AR: From what I know, the new Indigenous CFG will likely look significantly different than the CFG just released. I’m not sure of the timeline, but I understand consultations with Indigenous communities are set to begin (hopefully) soon, and that the Indigenous tools will be distinct for individual Indigenous populations, like Cree, Dene, etc. I understand the new Indigenous CFG will be developed by Indigenous organizations for Indigenous peoples, so I imagine it will look very different! I’m very eager to see what will be released!
KJ: Do Indigenous communities have unique nutritional requirements that need to be considered in terms of access to and consumption of healthy foods? If so, what are they?
AR: Indigenous communities absolutely have unique cultural considerations that need to be factored in. One often forgotten piece of food security is the need for culturally appropriate food. Many Indigenous communities have concerns about the safety of traditional foods, which can greatly affect traditional food intake. Additionally, many Indigenous communities are located in remote areas that make access to and availability of both conventional and traditional foods a real challenge. There are many, many barriers to eating nutritious foods.
KJ: How does the programming you deliver address these unique requirements?
AR: The three pillars of food security are food affordability, food accessibility, and food use and the three basic strategies to address food security include short-term strategies, capacity-building strategies, and system redesign strategies. I like to focus on strategies that make a difference in the long-term, such as capacity-building and system redesign. The saying “give a man a fish, he’ll eat for a day; teach a man to fish and he’ll eat for a lifetime” is the informal motto for our programs. Each community has unique affordability, accessibility and food use barriers, and programs should be designed to meet these unique needs. For example, our Backyard Gardening Initiative addresses each of the three pillars of food security through each of the three strategies.
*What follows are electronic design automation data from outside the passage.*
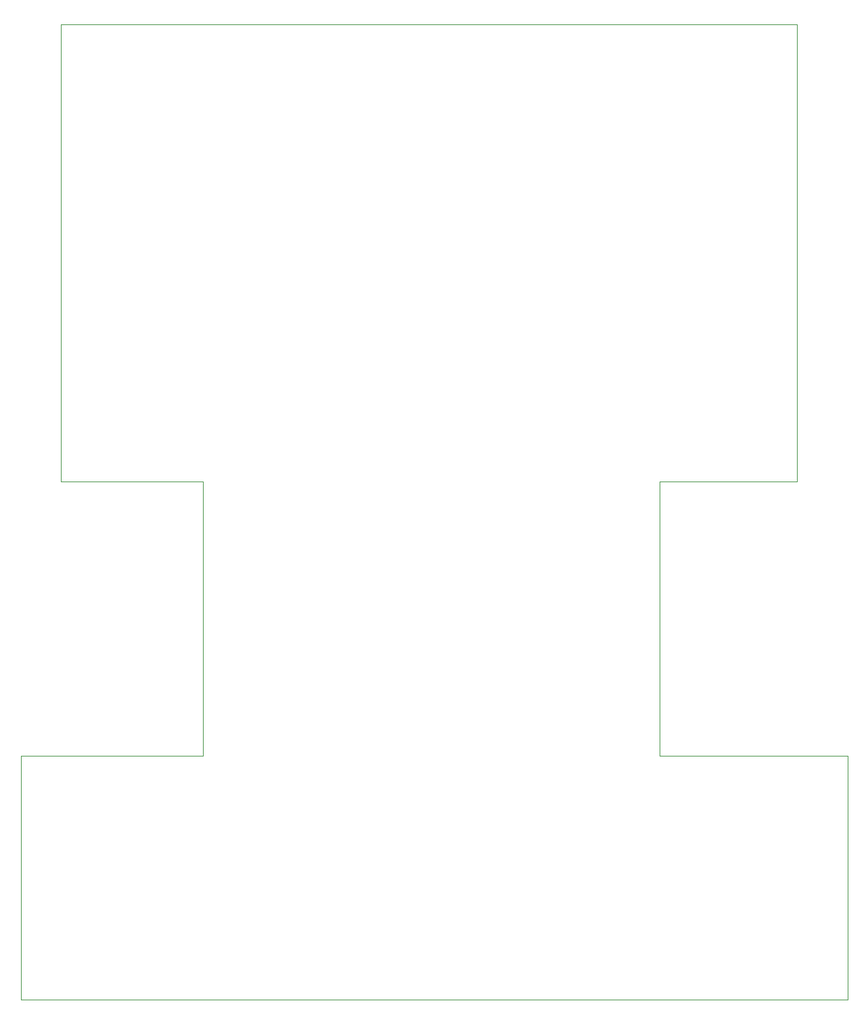
<source format=gm1>
%TF.GenerationSoftware,KiCad,Pcbnew,5.1.2*%
%TF.CreationDate,2019-06-26T00:58:14-07:00*%
%TF.ProjectId,tinyfpga-raspi-romi-board,74696e79-6670-4676-912d-72617370692d,rev?*%
%TF.SameCoordinates,Original*%
%TF.FileFunction,Profile,NP*%
%FSLAX46Y46*%
G04 Gerber Fmt 4.6, Leading zero omitted, Abs format (unit mm)*
G04 Created by KiCad (PCBNEW 5.1.2) date 2019-06-26 00:58:14*
%MOMM*%
%LPD*%
G04 APERTURE LIST*
%ADD10C,0.050000*%
G04 APERTURE END LIST*
D10*
X132715000Y-85090000D02*
X149860000Y-85090000D01*
X149860000Y-27940000D02*
X149860000Y-85090000D01*
X57785000Y-27940000D02*
X57785000Y-85090000D01*
X75565000Y-85090000D02*
X57785000Y-85090000D01*
X156210000Y-119380000D02*
X156210000Y-149860000D01*
X132715000Y-119380000D02*
X156210000Y-119380000D01*
X149860000Y-27940000D02*
X57785000Y-27940000D01*
X132715000Y-119380000D02*
X132715000Y-85090000D01*
X52765960Y-149860000D02*
X156210000Y-149860000D01*
X52765960Y-119380000D02*
X52765960Y-149860000D01*
X75565000Y-119380000D02*
X52765960Y-119380000D01*
X75565000Y-85090000D02*
X75565000Y-119380000D01*
M02*

</source>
Community members learn how grow and prepare their own food, and the long-term plan could help redesign the food system in the community. As one potential example, it could mean community members sell their produce to the schools for their meal programs. This would, in turn, promote healthier foods in the schools while also generating revenue for families to improve food security. I’m constantly thinking of ways to connect the dots between our food security programs, to make long-term, sustainable changes.